Monday, Feb. 23, 1942
500,000 Models
All over the U.S. next week more than half a million teen-age youngsters will go to work with jig and band saws on 500,000 model planes. Not toys--these will be planes for the Army, Navy and OCD. The model-planes program is to provide gunners and spotters with accurate miniatures of 20 types of planes, including U.S.Japanese, German, Italian and British. The Navy's Bureau of Aeronautics and the Office of Education are joint sponsors of the idea.
The 500,000 models will have to be precise to the last detail. Every test that is used to train spotters, gunners, etc. requires exactly scaled models. In training gunners, for example, it is necessary to teach them to recognize whether a ship is going at maximum or at cruising speed, and the only method they have of estimating range is the size of the plane in their ring sights.
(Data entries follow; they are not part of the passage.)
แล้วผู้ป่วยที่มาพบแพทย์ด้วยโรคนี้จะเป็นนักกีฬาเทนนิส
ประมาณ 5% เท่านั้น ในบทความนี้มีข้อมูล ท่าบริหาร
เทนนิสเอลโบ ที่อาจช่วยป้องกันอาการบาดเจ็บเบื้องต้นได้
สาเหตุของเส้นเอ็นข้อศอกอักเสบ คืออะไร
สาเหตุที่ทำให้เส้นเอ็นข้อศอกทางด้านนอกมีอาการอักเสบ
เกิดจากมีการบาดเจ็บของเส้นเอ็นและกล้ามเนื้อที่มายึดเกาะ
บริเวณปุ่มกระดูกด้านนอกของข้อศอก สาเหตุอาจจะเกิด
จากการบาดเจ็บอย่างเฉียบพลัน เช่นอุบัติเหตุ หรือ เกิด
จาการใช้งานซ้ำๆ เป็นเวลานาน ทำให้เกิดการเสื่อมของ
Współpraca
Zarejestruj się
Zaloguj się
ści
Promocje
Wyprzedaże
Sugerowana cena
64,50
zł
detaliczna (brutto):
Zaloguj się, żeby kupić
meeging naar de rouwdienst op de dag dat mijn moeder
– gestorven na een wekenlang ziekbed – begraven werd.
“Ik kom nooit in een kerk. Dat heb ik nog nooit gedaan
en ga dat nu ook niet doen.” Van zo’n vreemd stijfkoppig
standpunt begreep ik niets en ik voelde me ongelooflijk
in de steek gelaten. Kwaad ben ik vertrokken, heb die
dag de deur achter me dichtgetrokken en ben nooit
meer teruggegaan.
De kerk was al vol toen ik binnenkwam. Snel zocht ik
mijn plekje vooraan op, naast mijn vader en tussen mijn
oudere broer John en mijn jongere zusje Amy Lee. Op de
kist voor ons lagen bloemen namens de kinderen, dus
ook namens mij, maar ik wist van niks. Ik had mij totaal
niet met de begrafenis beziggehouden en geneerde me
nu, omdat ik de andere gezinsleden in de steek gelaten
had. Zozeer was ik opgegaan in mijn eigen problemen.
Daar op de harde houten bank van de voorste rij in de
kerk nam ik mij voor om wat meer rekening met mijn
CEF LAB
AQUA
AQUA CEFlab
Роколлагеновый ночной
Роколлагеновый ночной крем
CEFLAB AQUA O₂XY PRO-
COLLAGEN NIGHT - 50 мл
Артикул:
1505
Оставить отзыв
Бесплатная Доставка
Since the models are built on the precise scale of 1 to 72 (one inch represents six feet of the actual plane), the model looks to the gunner at 35 feet exactly the way the real plane will look to him at just under half a mile.
The Navy expects to give its whittlers more variety in the future by sending out working drawings of 30 or 40 other types. And the Navy does not expect to accept all the models sent in, figures on having to reject about 20% out of the first few thousand models. To keep itself from being flooded with worthless models, the Navy will work through local authorities, is likely at first to confine model making to school,under direct supervision. All models will be painted black, since recognition experience is supposed to come through knowledge of design and outline of planes, not through colors or insignia.